▶ 本文抜粋
身体障がい者全体に占める視覚障がい者の割合は1割程度で、約30万人程度です。地域社会における共生の実現は徐々に進みつつありますが、視覚障がいについての認識・理解はまだまだ十分とはいえません。
視覚障がい=全盲と捉えがちになりますが、実際は「見えにくい」といったように視覚からの情報を得にくい弱視者が7割を占めています。また、中途視覚障がい者が年々増加しています。
本校では小学部から高等部までの学部があります。また、高等部には普通科と、「あん摩・マッサージ・指圧、鍼、灸」の国家資格取得を目指す「理療科」があります。児童・生徒の障がいの程度も多岐にわたり、年齢層も小学校入学年齢から、60代の理療科生までが一緒に学んでいます。そのため盲学校での教育においては、視覚障がいについての専門的な指導が重要であることはもちろんのこと、個々の特性に応じた学習・支援の充実が求められます。また、県内では唯一の盲学校であるため視覚障がいに関わるセンター的役割も求められています。
本校では児童・生徒が卒業後に居住地でスムーズに生活していくために、地域連携会議などを通して、諸機関との連携を図っています。また、現場実習や啓発活動を行い、地域住民や事業者に視覚障がいや、視覚障がい者の就労についての理解を深めていただく取り組みを進めています。
今回のレポートでは、これらの取り組みの中で理療科に関わるものを通して、事例を踏まえ成果と今後の課題について報告します。
理療科では1年時に治療院や施設の見学実習を、2年時には現場での体験実習を、3年時には就職を見据えた現場実習をおこなっていくことを目標としています。
センターパレスやアスト津、福祉施設などでの催しものに合わせ、盲学校の紹介とともに、地域の方々にマッサージ施術を体験していただく取り組みを実施しています。
職員が行う啓発活動については、地域とのつながりを重視したいものや、生徒の就労の機会へつなげたいものなど、職員が、丁寧に啓発・説明をしながら施術すべきものについて取り組んでいます。
実習や啓発先などで、多くの人に盲学校や、視覚障がいについて知っていただくいい機会となっています。また、メディアや市の広報などを利用したことで、盲学校への問い合わせなども増えています。

▶ 課題の内容
盲学校の取り組みについての文章を、最後の文の後から書き継ぎなさい。

対象物の位置を記した衛星画像:
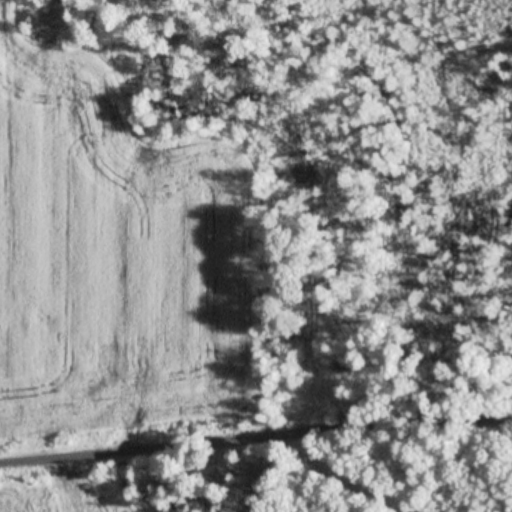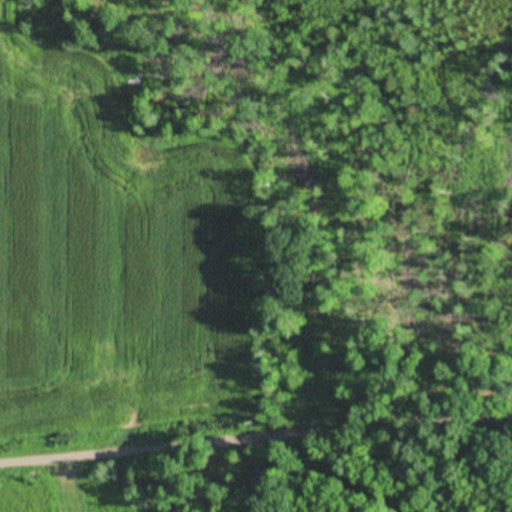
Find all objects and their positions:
road: (256, 431)
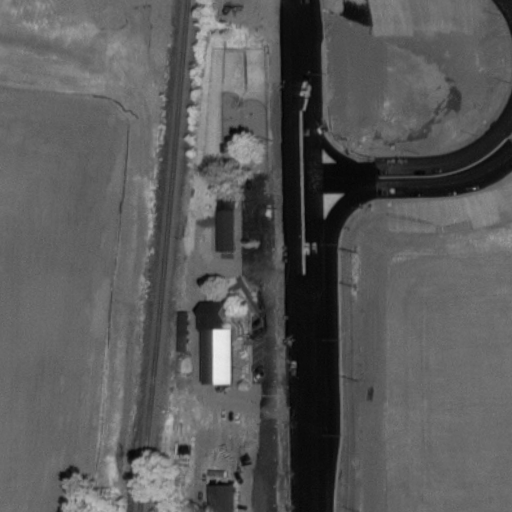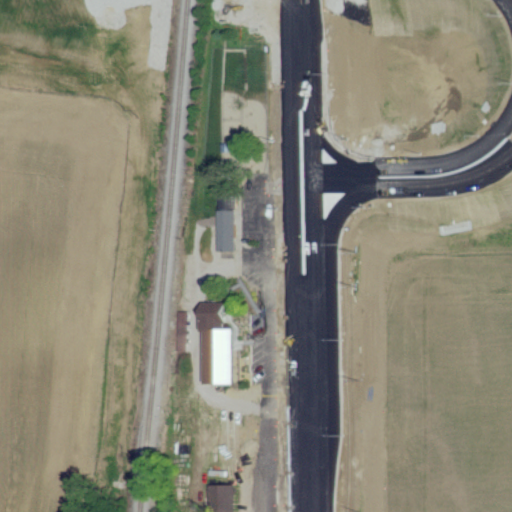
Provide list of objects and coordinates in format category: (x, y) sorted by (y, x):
road: (470, 147)
traffic signals: (311, 180)
road: (344, 186)
road: (383, 186)
road: (302, 207)
building: (225, 229)
building: (229, 230)
road: (312, 255)
railway: (166, 256)
building: (223, 347)
building: (215, 353)
building: (230, 443)
building: (219, 496)
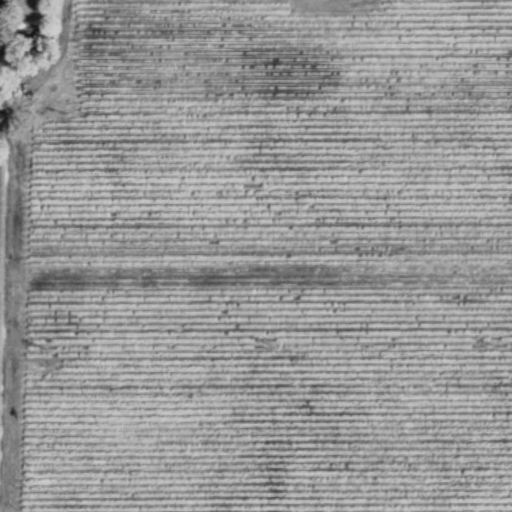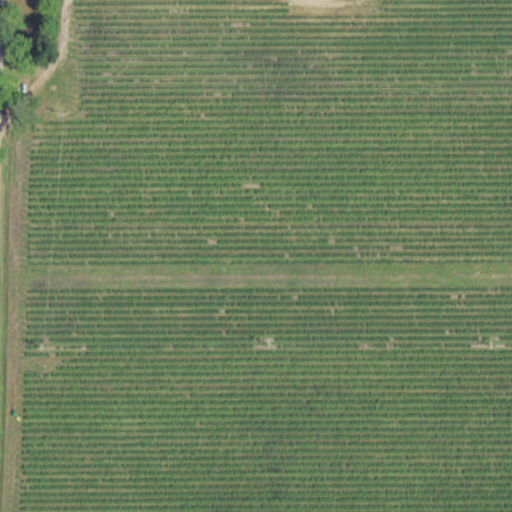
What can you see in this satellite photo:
road: (0, 4)
road: (0, 29)
crop: (256, 256)
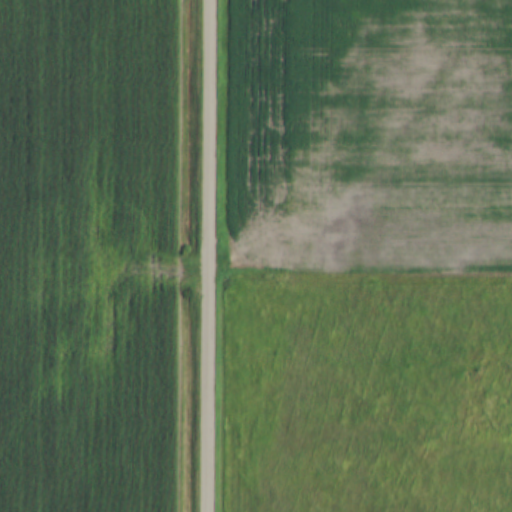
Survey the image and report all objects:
road: (206, 256)
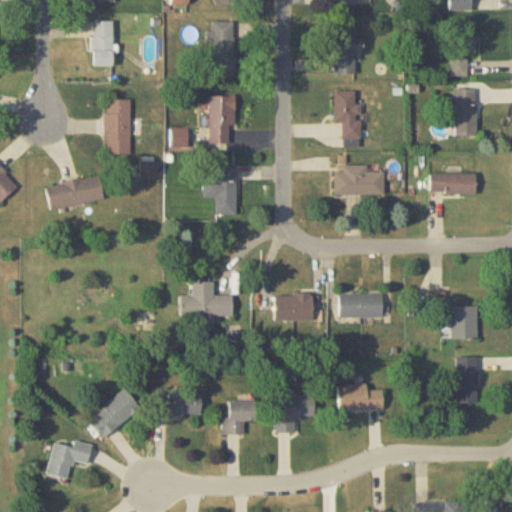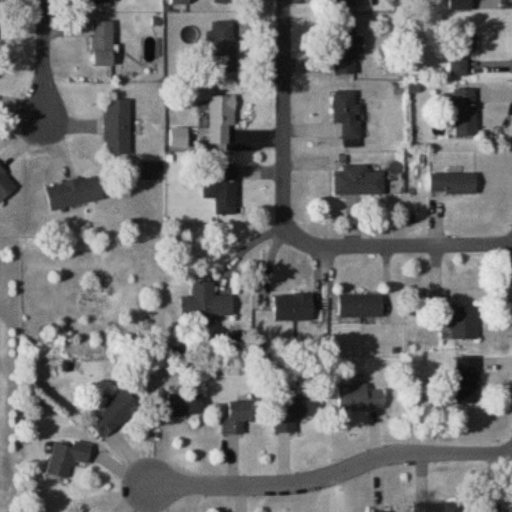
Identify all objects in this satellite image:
building: (103, 1)
building: (224, 2)
building: (344, 2)
building: (463, 5)
building: (103, 44)
building: (223, 47)
building: (462, 49)
building: (346, 50)
road: (41, 64)
building: (464, 113)
building: (348, 114)
building: (221, 120)
road: (283, 125)
building: (117, 127)
building: (358, 182)
building: (452, 184)
building: (6, 186)
building: (222, 188)
building: (74, 193)
road: (406, 246)
building: (438, 298)
building: (206, 302)
building: (360, 305)
building: (293, 307)
building: (464, 322)
building: (466, 380)
building: (359, 397)
building: (177, 404)
building: (294, 411)
building: (113, 413)
building: (238, 416)
building: (66, 458)
road: (322, 476)
building: (441, 507)
building: (379, 511)
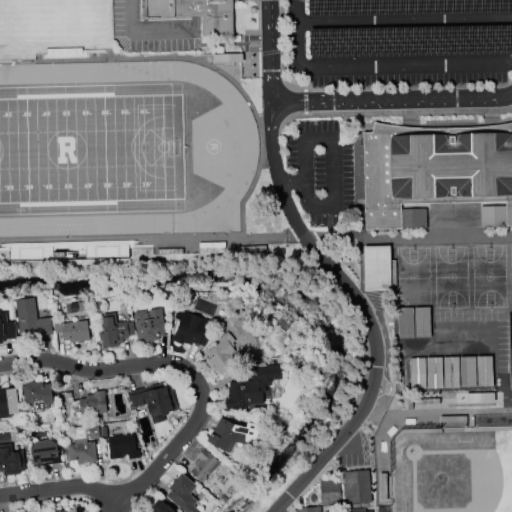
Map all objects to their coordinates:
road: (305, 0)
building: (403, 7)
road: (279, 10)
building: (198, 12)
building: (196, 13)
road: (258, 14)
road: (403, 20)
road: (145, 31)
parking lot: (151, 31)
building: (410, 40)
parking lot: (399, 41)
road: (410, 42)
road: (270, 50)
road: (374, 62)
road: (280, 63)
road: (392, 99)
road: (304, 102)
road: (390, 112)
track: (121, 146)
park: (91, 148)
road: (330, 148)
building: (434, 167)
building: (435, 174)
park: (412, 263)
building: (375, 268)
building: (376, 268)
park: (511, 272)
park: (488, 276)
park: (450, 277)
road: (364, 312)
building: (29, 319)
building: (30, 320)
building: (413, 322)
building: (284, 323)
building: (148, 325)
building: (148, 325)
road: (417, 327)
building: (6, 328)
building: (189, 329)
building: (190, 329)
building: (71, 330)
building: (114, 330)
building: (74, 331)
building: (113, 331)
building: (5, 332)
parking lot: (460, 349)
building: (220, 354)
building: (220, 354)
road: (181, 367)
building: (475, 371)
building: (433, 373)
building: (251, 387)
building: (250, 388)
building: (35, 392)
building: (37, 397)
building: (153, 400)
building: (152, 401)
building: (8, 403)
building: (8, 403)
building: (91, 404)
building: (92, 404)
road: (458, 409)
building: (84, 432)
building: (231, 434)
building: (231, 435)
building: (123, 446)
building: (121, 447)
building: (81, 452)
building: (44, 453)
building: (80, 453)
building: (43, 454)
building: (10, 460)
building: (10, 460)
building: (203, 465)
building: (203, 466)
park: (452, 469)
building: (357, 485)
road: (61, 487)
building: (356, 487)
building: (330, 490)
building: (329, 492)
building: (182, 494)
building: (182, 494)
building: (159, 506)
building: (160, 506)
building: (308, 508)
building: (308, 509)
building: (359, 509)
building: (59, 511)
building: (61, 511)
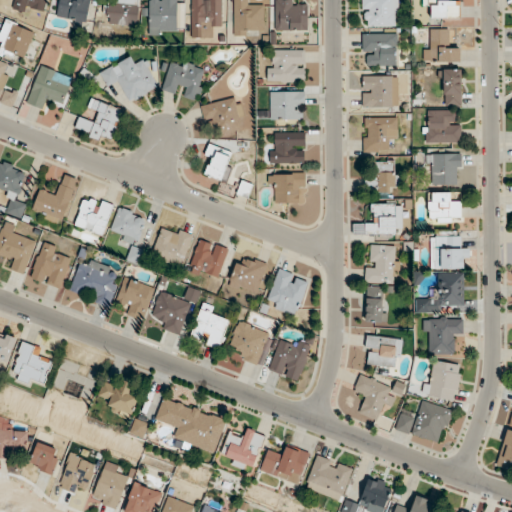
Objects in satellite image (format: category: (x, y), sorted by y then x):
building: (31, 5)
building: (443, 8)
building: (73, 9)
building: (121, 12)
building: (379, 12)
building: (206, 14)
building: (163, 15)
building: (290, 16)
building: (248, 18)
building: (15, 38)
building: (439, 46)
building: (379, 48)
building: (286, 65)
building: (130, 77)
building: (183, 79)
building: (5, 85)
building: (452, 86)
building: (49, 87)
building: (379, 90)
building: (286, 104)
building: (224, 114)
building: (100, 121)
building: (442, 125)
building: (378, 133)
building: (287, 147)
building: (217, 161)
building: (444, 168)
building: (382, 178)
building: (287, 186)
building: (13, 187)
road: (166, 190)
building: (56, 200)
building: (443, 207)
road: (336, 211)
building: (93, 214)
building: (0, 215)
building: (382, 220)
building: (129, 231)
road: (494, 240)
building: (171, 245)
building: (16, 249)
building: (446, 251)
building: (207, 260)
building: (382, 263)
building: (50, 265)
building: (248, 275)
building: (94, 283)
building: (287, 291)
building: (443, 294)
building: (135, 297)
building: (375, 304)
building: (170, 312)
building: (209, 327)
building: (441, 332)
building: (247, 341)
building: (6, 347)
building: (383, 350)
building: (289, 359)
building: (31, 364)
building: (443, 380)
building: (375, 395)
building: (119, 397)
road: (254, 397)
building: (510, 420)
building: (426, 422)
building: (192, 423)
building: (139, 427)
building: (11, 437)
building: (243, 448)
building: (506, 451)
building: (44, 458)
building: (285, 464)
building: (77, 473)
building: (328, 477)
building: (110, 486)
building: (374, 496)
building: (142, 499)
road: (21, 502)
building: (416, 505)
building: (176, 506)
building: (208, 510)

▶ 期待される解答
実習を行うことで、生徒一人一人に目標ができ、実技に前向きに取り組むようになってきました。また多くの人に施術を行うことにより、症状に合わせた対応を考えるよい機会になっています。さらに、コミュニケーションの大切さを感じる場ともなっています。
企業や施設などにおいては、生徒が現場実習を行うことで、視覚障がい者に必要な支援について考えていただけるきっかけになっています。
弱視、全盲など、個々にどれだけの援助が必要なのかを実際に感じてもらえています。
ある福祉施設での啓発活動で、マッサージ施術を行ったところ、利用者の方々にとても喜んでもらえました。後日、その利用者の方々から希望が出されたことがきっかけとなり、あん摩マッサージ指圧師の就労が実現した事例もあります。
生徒の実習については、学習状況、施術の習熟度など実態は様々で、実習を行う内容・時期について、必要性を精査して行わなければなりません。長期休業中だけでなく、学期中に行う場合には授業に遅れが生じます。そのため、実習期間の補いについても考える必要があります。また、現場実習に向けての実技指導など、基礎実習では行えないものについて、指導の時間の確保についても検討が必要です。
職員による啓発活動では、直接就労機会の拡大につながるものが望ましいと思われますが、間接的に就労機会の拡大につながる取り組みもおこなっています。ともすれば、実施回数が多くなってしまいます。啓発活動についても、生徒の実習と同様に、検討していく必要があります。
現場実習や啓発活動などの取り組みにより、盲学校や視覚障がい、あん摩マッサージ指圧について少しずつ知って頂けるようになってきています。複数回にわたり取り組んでいるものについては、開催前から問い合わせがあり、毎年楽しみにしているなどの言葉を頂けるようになってきています。徐々にではありますが地域の方々に浸透してきていると感じられます。
今回のレポートでは、理療を通して本校の実習と啓発活動を紹介してきました。しかし、視覚障がい者の就労は、あん摩・マッサージ・指圧に限られたものではありません。高等部普通科を卒業して、一般就労や福祉的就労に就く生徒もいます。大学等に進学し、その後就労を目指す生徒もいます。また理療科の生徒の中にも、理療以外の進路を選択するケースもあります。現場実習についても、理療に関わる分野だけでなく、より多くの方面へ拡大していく必要があります。そのことにより、職域の拡大も図られると思います。あんまマッサージ指圧による啓発活動が、そのきっかけの一つとなることを期待しています。
視覚に障がいがある者がその居住地域において、役割をもって生き生きと生活できるようにするにはどうすればよいか?地域の人々への啓発活動は、その手がかりとなる大切な取り組みと考えます。
今後も、視覚障がいへの理解を広げる活動のあり方について、地域や諸機関との連携を深める中で、継続・検討していきたいと思います。